Отдаленные крики, громоподобный удар распахнутой ногой двери, бесущийся какой-то неестественно красный огонь факела, грохот падающих предметов, закатившийся безумный вой матери, черные фигуры… Все одним махом обрушилось на захваченное врасплох Словишино сознание, замешкавшее где-то между двумя мирами. Приказом природного дара всякого живого существа в решающую минуту бессознательно, но безошибочно прибегать к наиболее верному действию Словиша в одном внезапном длинном движении слетел с лавки – подхватил с полу длинноклювое долото – выставив его вперед, швырнул себя в самый центр фигуры, ближайшей к материнской лавке. Металл лязгнул о металл, - на лиходее был надет железный доспех. Тут жгучая боль закогтила его лоб, и что было дальше он уже не мог восприять.

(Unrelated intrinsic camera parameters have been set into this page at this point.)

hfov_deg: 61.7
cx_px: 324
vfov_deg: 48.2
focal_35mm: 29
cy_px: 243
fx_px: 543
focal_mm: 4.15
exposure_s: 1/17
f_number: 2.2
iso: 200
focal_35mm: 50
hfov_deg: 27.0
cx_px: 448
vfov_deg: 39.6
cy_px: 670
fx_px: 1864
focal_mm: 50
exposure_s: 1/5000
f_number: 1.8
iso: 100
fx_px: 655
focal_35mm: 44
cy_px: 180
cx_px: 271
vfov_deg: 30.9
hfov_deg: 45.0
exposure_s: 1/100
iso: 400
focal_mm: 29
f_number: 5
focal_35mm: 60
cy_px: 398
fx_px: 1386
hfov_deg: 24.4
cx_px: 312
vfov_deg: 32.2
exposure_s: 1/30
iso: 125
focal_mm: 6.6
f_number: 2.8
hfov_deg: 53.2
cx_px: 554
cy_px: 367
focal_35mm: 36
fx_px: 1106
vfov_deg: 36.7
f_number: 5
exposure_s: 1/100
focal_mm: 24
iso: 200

Первое, что принесли ему возвращающиеся ощущения, была тряска, дорожная тряска. Крепкий запах чужого тела совсем рядом. Слабый стон и бодрый рокот чужой харкающей речи. Словиша попытался открыть почему-то не разлепляющиеся веки. После некоторых усилий правый глаз все-таки открылся, но левый был точно чем-то заклеен. Перед собой он узрел голую спину, в посиневшую кожу которой въелись узлы толстого конопляного ужища 2142. Словиша попытался повернуть голову, чтобы увидеть еще что-то, - резкая боль обварила ему голову, и он вновь бессильно ткнулся лицом в повитую спину. Но теперь явившаяся боль уже не собиралась уходить, - с подскоком телеги на камне или какой ухабине она вновь и вновь обжигала мозг. Словиша тихонько застонал, и тотчас хрипучие голоса где-то над ним сделались живее и громче. Когда же их кратковременное оживление, вызванное возвращением к жизни еще одного пленника, улеглось, совсем рядом с собой он услышал:

Хазарские наймиты. В свой Итиль везут.

Это был голос хранильника Оргоста, который Словиша даже в столь плачевных обстоятельствах не спутал бы ни с каким другим.

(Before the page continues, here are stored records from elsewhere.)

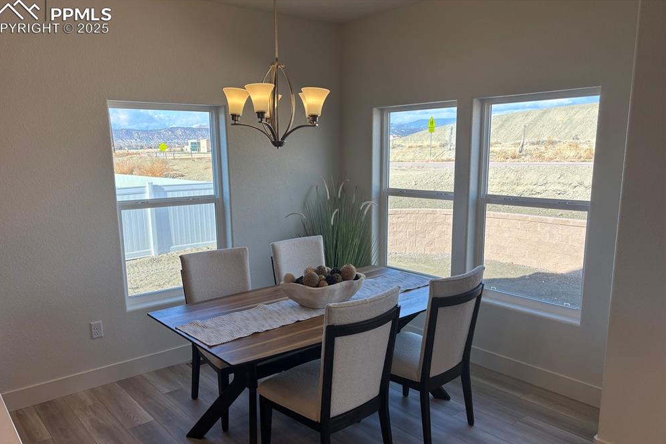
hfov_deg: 65.4
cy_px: 254
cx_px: 322
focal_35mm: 28
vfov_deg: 46.3
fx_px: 518
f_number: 1.6
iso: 50
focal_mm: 5.96
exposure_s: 1/515
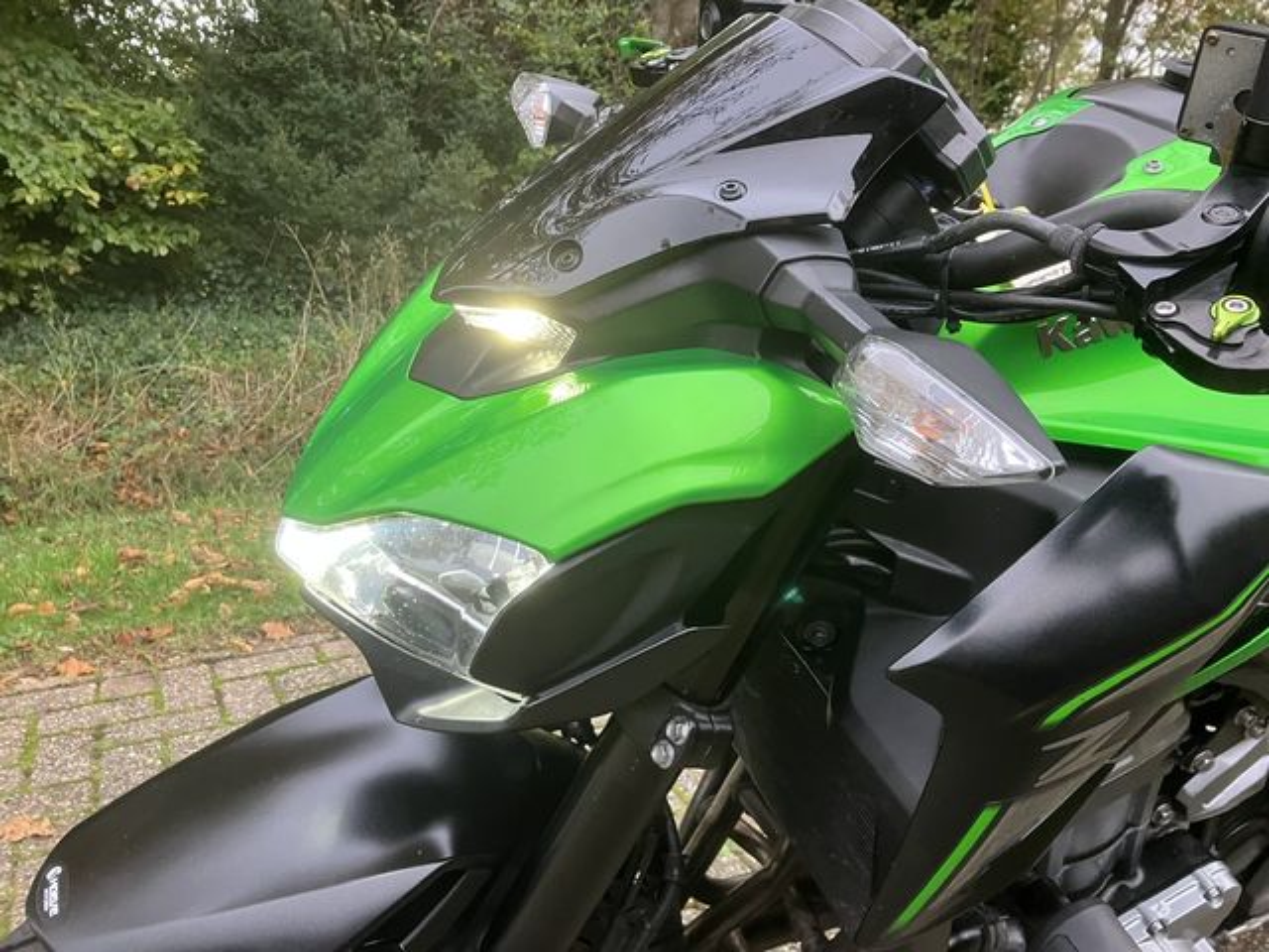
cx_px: 634
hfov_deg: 63.4
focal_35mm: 28
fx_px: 1026
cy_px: 476
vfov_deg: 49.7
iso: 200
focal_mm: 3.99
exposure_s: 1/60
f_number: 1.8
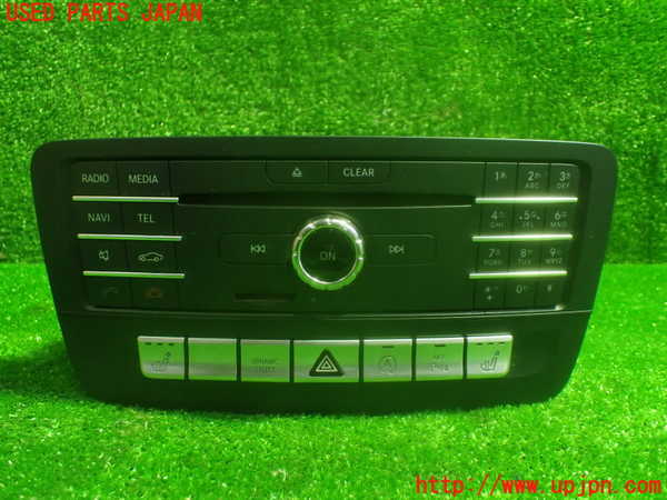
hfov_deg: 60.0
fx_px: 578
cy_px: 250
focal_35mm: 30
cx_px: 334
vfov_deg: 46.8
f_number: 2.3
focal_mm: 5.4
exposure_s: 1/40
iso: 800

И ты здесь?.. Откуда… знаешь, что… в Итиль? Ты… разве… хазарский понимаешь?..

Каждый звук давался ему с трудом, и потому между словами зияли темные паузы.

Да ведь мы второй день в дороге, - прошептал в ответ Оргост. – Я уж думал, что ты…

И потащилась долгая-предолгая удручающая мучительная дорога. Нескончаемые тычки снизу, палящее солнце сверху. Скоро однако Словиша смог сидеть в повозке, и значение ночного кошмара стало очевидно ему. Два десятка телег двигалось по широкой бесконечной рыжей равнине, гладкой, как ладонь. Еще две или три повозки присоединились дорогой. Отряд из трех сотен всадников, вооруженных палашами, саблями, копьями, топорами и, конечно же, хазарскими кистенями, сопровождал караван. Помимо ошеломляющей вооруженности большинство из них имели поножи, наплечники, шлемы, кольчуги или пластинчатые панцири, а порой и то и другое одновременно. Это были отборные наймиты Хазарии, которой традиционно поставляла их скудная земля Гурган (или по-арабски – Джуржан), бедовавшая в песках юго-восточного побережья Хазарского моря и многие годы продававшая доблесть своих мужей тем, у кого эти деньги водились. Крепкие чернобородые, закованные в железо, обвешанные ножами и топорами, они смотрелись весьма устрашающе при сопоставлении с теми, кто находился в телегах. Все телеги были полны детей обоего пола от семи до тринадцати лет, и только в двух находилась молодежь постарше.